Mass order cancellations, operations coming to a standstill and liquidity crunch looming large – the Bangladesh garment industry is in the throes of severe crisis, which if not handled at the right time, can increase the chances of social upheaval, fear many.
The garment workers, who are at the forefront of industry’s growth and development, are now on the streets demanding disbursement of salary and arrears, while the less fortunate ones, who are already being laid-off are staring at an uncertain future.
The global Coronavirus breakout is exacting a huge price on the industry. Even though the Government has announced a bailout package of Taka 50 billion, it’s too little to be of much help, more so considering the strings attached towards availing the same, say industry insiders.
Labour leaders are now of the opinion that if unrest is to be avoided, paying workers’ dues and reinstating them to their jobs are the only way forward. “As the businesses made profits taking services of the workers, why aren’t they paying them salaries during the Coronavirus crisis? Instead, many factory owners are preparing lists for terminating workers or declaring lay-offs unlawfully and inhumanely,” says Rajekuzzaman Ratan, a Tripartite Consultation Committee member and General Secretary of Samajtantrik Sramik Front.
Apprehensions that the labour unrest could soon take the shape of civil discontent, putting not only the industry but also the country’s future in peril, are worrying the garment exporters as well.
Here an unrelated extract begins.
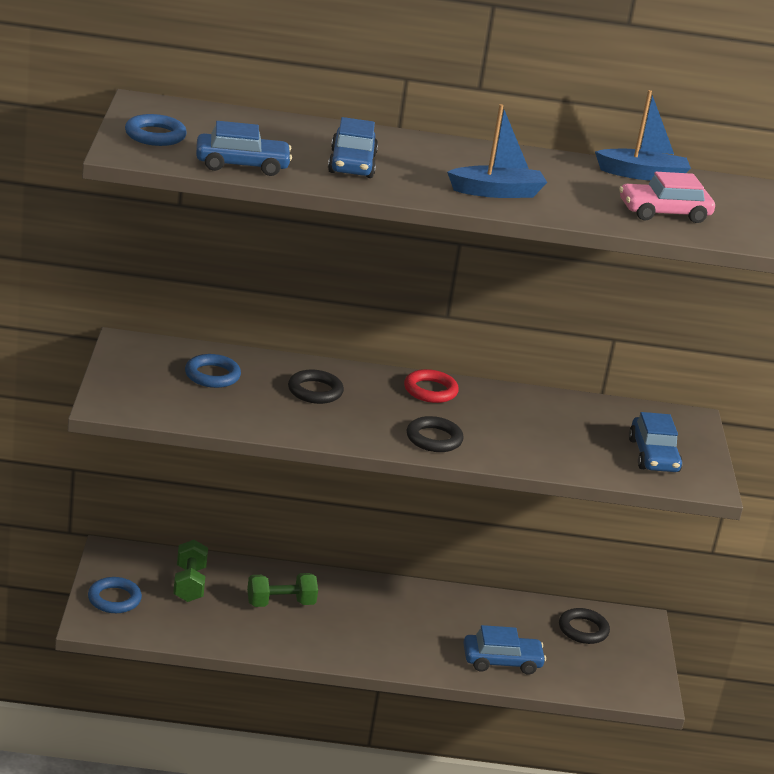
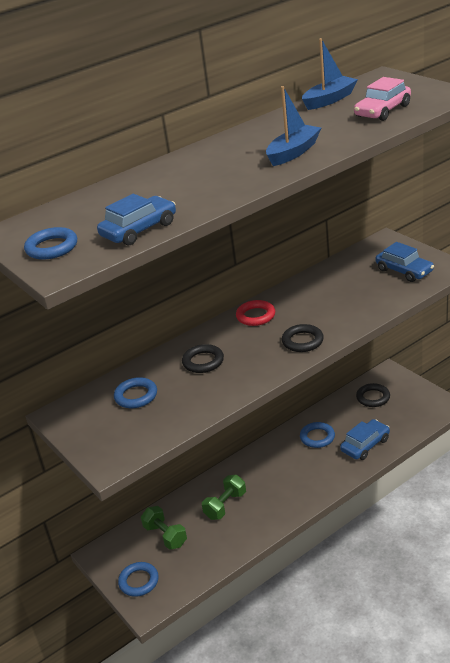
camera: 30 degrees left, 5 degrees up
(352, 164) = (193, 188): blue car -> none
(463, 618) = (317, 437): none -> blue ring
“The Government will have to do something to handle the current scenario, else a disaster-like situation is inevitable,” a prominent garment manufacturer shares with Apparel Resources. Many workers giving into vandalism and laying siege on roads despite getting March’s salary is but a precursor to a state of social unrest, he fears.
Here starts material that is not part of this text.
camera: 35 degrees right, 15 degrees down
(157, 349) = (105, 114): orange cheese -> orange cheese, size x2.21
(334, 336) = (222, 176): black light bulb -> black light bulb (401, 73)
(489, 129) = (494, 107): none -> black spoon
Even after work resumes, manufacturers may have to take a call on the volume of the workforce. If buyers cut down on order quantities substantially, there’s no way all the manufacturing units could continue working in full capacity.
“Even though it’s a very touchy and emotional issue, many companies may have to take a hard call on their workforce.” – Mohammed Monabber Ahmed, Director, Anowara Group
Sharing his thoughts with Apparel Resources, Director of Sparrow Apparels Limited, Shovon Islam (Shawn) says that 90 per cent of the industry has paid March’s salaries, but going forward, paying salaries to all the workers could be a difficult proposition for the sector.
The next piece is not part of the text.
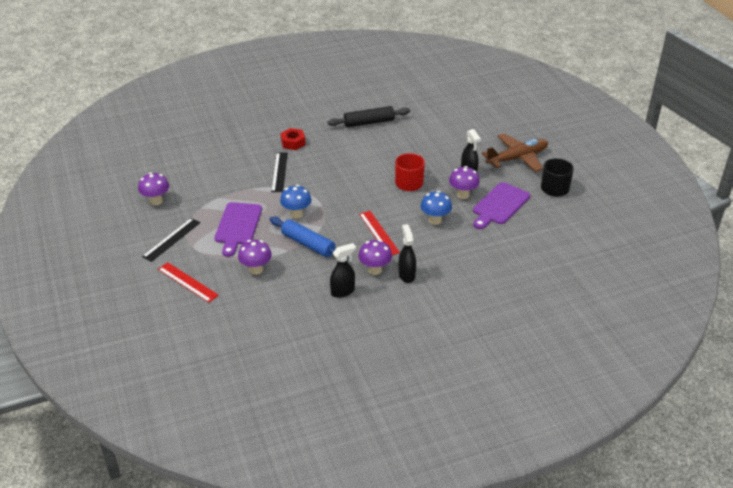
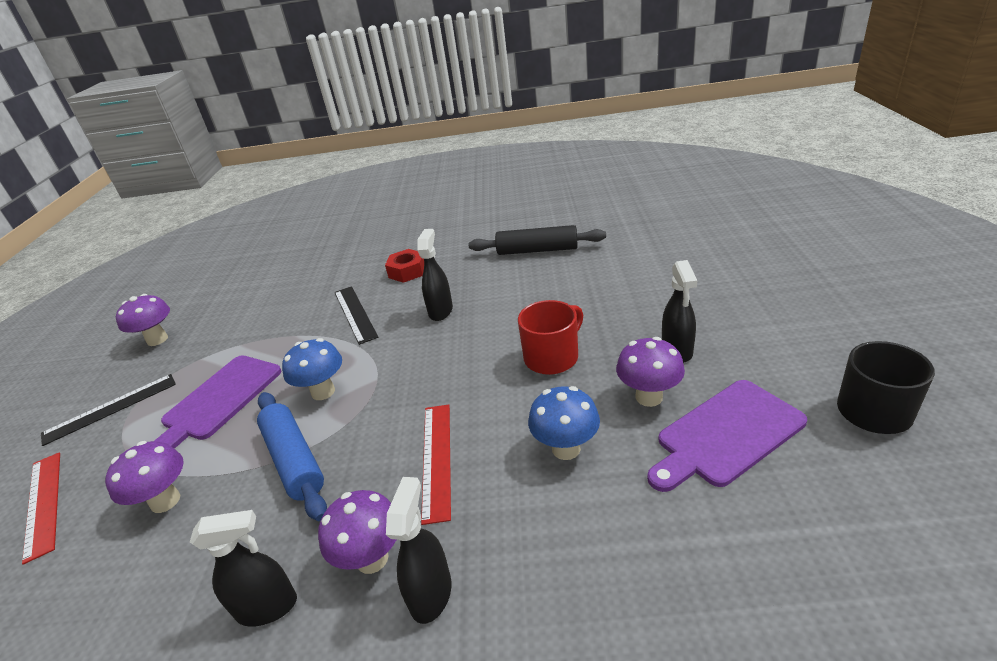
camera: 25 degrees right, 5 degrees down
(279, 172) = (355, 314): black ruler -> black ruler turned 45 degrees counterclockwise
(332, 165) = (440, 311): none -> black spray bottle
(517, 158) = (790, 332): brown plane -> none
“Discussions are continuing between the Government, labour unions and the BGMEA. Stakeholders need to understand everyone has to survive together and not in silos, or else, the industry will perish,” comments Shawn, underlining that garment makers alone cannot take onus of the existing situation. He further adds that operations will shrink and lay-offs are bound to happen, so a coordinated effort is required. The current workers’ unrest, Shawn believes, has a lot to do with lack of communication between the stakeholders. “The Government called the lockdown a general holiday in the beginning and as such the severity of the situation did not get communicated well,” he feels.
“Discussions are continuing between the Government, labour unions and the BGMEA. Stakeholders need to understand everyone has to survive together and not in silos, or else, the industry will perish.” – Shovon Islam (Shawn), Director, Sparrow Apparels Limited
Also considering that unlike the West where majority of the population can work from home, a longer lockdown is not a workable solution in Bangladesh, where a massive workforce of 4 million people is dependent on the garment manufacturing sector for their livelihoods.
The lockdown has to end, and for that, there has to be a safety mechanism in place – the do’s and don’ts of which need to be communicated well. The workers need to be educated on this and it must be ensured that safety norms are followed to the T, avers Shawn.
He gives an example of Sparrow’s manufacturing unit in Jordan, which is operating with all 1,600 workers who are staying in dormitories in and around the factory, considering the existing situation in the country due to the Coronavirus outbreak.
The Jordanian Government has reportedly allowed garment workers to stay close to their workplace, so that production is not hampered. Shawn is for replicating the same in Bangladesh as well, keeping the industry’s future in perspective.